Can the frustrated, politically manipulated and crime-ridden police force be expected to feel obliged to allow politicians to control it in a mood like that? Can the Serbian parliament change anything?

So far, it hasn't had much luck with controlling the police. A recent attempt by a federal parliament investigation committee to investigate the Dafiment Bank bankruptcy after the police and judiciary investigations failed looked like an attempt by its members to get their money out of the bankrupt bank. There was no result unless you count the fact the committee chairman Vukasin Jokanovic was appointed federal police minister.

The last police concession to parliament was in 1991, after the March 9 demonstrations, when a committee passed a judgment so severe that there was no way for Radmilo Bogdanovic to keep his job. But that was caused more by public pressure than by the investigation committee.

Memories of that episode probably brought the latest proposal to limit the parliamentary security committee.

The Serbian opposition now claims that the police is the last bastion of the party state. The Serbian Radical Party (SRS) is especially loud in voicing that belief after earlier statements full of understanding for the police. The rest of the opposition cite police behavior towards SRS leader Vojislav Seselj as an example that the police isn't politically neutral. While he was allied to the regime, he had access to police files which he used to attack opponents. After he clashed with the regime, the security services' attitude changed and he started complaining that SRS members were being persecuted. SRS leaders said they'd gone to war with members of the Serbian police at their side and now this...

The SRS efforts to make their confrontations with parliamentary security officers political failed. The police were carrying out the orders of the parliament speaker in recent clashes with the Radicals, masked in a majority vote decision. Unlike the opposition rebellion of June 1993, the police didn't just throw away parliamentary ID cards when they arrested deputies recently.

The opposition, frustrated that the police had thwarted their attempts at exerting non-parliamentary pressure in 1991 and 1992, demanded the abolition of the state security service on several occasions. On one of those occasions in 1991, Sokolovic reminded deputies that the state security service in Serbia was just one form of organizing personnel in the internal affairs ministry.

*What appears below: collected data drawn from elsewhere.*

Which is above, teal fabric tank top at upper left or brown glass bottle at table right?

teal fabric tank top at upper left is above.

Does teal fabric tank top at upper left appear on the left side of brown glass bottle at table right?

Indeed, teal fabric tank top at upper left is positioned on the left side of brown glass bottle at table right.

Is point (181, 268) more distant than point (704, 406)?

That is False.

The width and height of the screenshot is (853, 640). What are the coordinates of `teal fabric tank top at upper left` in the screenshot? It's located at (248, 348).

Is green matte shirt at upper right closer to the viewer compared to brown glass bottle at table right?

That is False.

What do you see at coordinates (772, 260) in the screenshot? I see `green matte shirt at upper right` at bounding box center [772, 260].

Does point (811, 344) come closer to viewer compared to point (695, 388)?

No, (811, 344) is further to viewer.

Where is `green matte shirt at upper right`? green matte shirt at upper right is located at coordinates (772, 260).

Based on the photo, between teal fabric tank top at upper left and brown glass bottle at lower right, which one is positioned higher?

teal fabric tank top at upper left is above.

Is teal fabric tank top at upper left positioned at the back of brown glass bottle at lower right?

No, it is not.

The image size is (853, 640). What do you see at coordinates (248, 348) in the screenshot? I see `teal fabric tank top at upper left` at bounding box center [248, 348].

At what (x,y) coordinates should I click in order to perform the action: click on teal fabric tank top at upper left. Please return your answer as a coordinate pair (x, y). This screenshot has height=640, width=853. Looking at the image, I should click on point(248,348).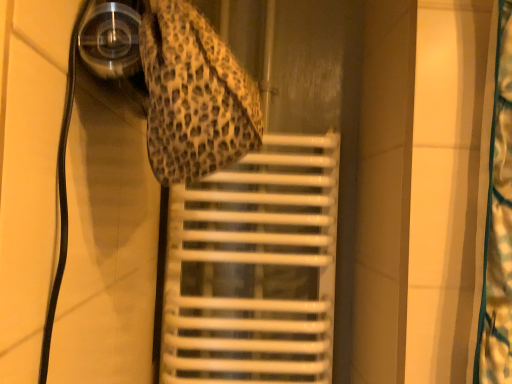
The height and width of the screenshot is (384, 512). Describe the element at coordinates (254, 268) in the screenshot. I see `white glossy radiator at center` at that location.

At what (x,y) coordinates should I click in order to perform the action: click on white glossy radiator at center. Please return your answer as a coordinate pair (x, y). This screenshot has height=384, width=512. Looking at the image, I should click on (254, 268).

Looking at this image, measure the distance between point (260, 188) and camera.

3.34 feet.

Where is `white glossy radiator at center`? white glossy radiator at center is located at coordinates (254, 268).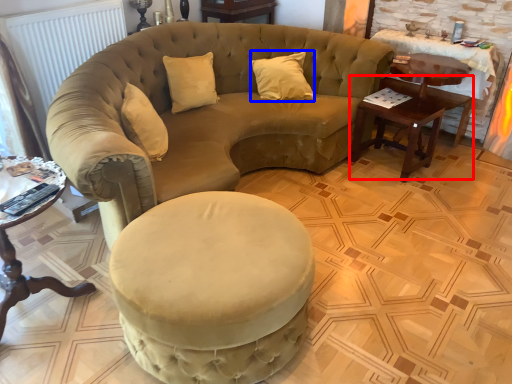
Question: Which of the following is the closest to the observer, table (highlighted by a red box) or pillow (highlighted by a blue box)?

Choices:
 (A) table
 (B) pillow

Answer: (A)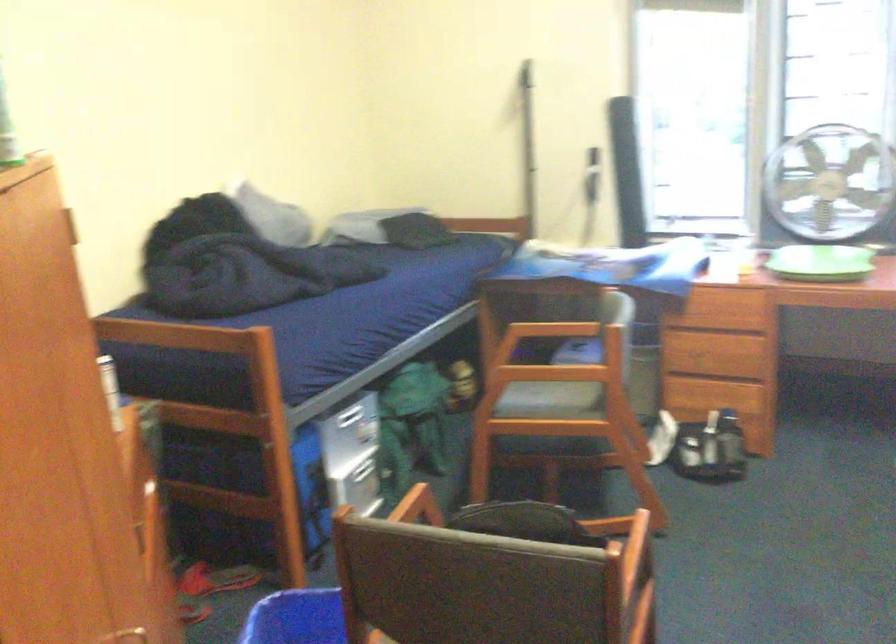
In order to click on dark chair seat in this screenshot , I will do `click(528, 523)`.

President Milosevic relied on the police several times and the police are answerable directly to him. He never showed any doubts about the police and never imposed controls. In his speech in Vranje (southern Serbia) in September, he said that even crime rates weren't as high as "our enemies" expected under the blockade.

So, attempt after attempt to control the police and limit crime has failed.

On the other hand, there have been several proposals to limit the police in their investigations (the lawyers chamber) and revise laws (the constitutionality of the law on wire-tapping). Those proposals got no reaction.

The recent changes in the criminal code gave the police more powers (longer detention, stricter punishment for resistance).

Budimir Babovic (Interpol advisor for Yugoslavia) said there is a longer and more roundabout way. He believes that a professional code should be introduced for the police.

The code for people involved in implementing laws, adopted by the UN General Assembly in 1979, says all services working on implementing laws must impose discipline on their members. It adds that there have to be official controls such as commissions, ministries and public prosecutors or other bodies.

A code for people who can use force is one of the more important guarantees for the protection of everyone's rights. The people responsible for implementing the law "must represent society as a whole and be accountable to it".

The code says that "the norms have no practical value until their content and meaning is implanted in the spirit of the people who implement the law through education and control".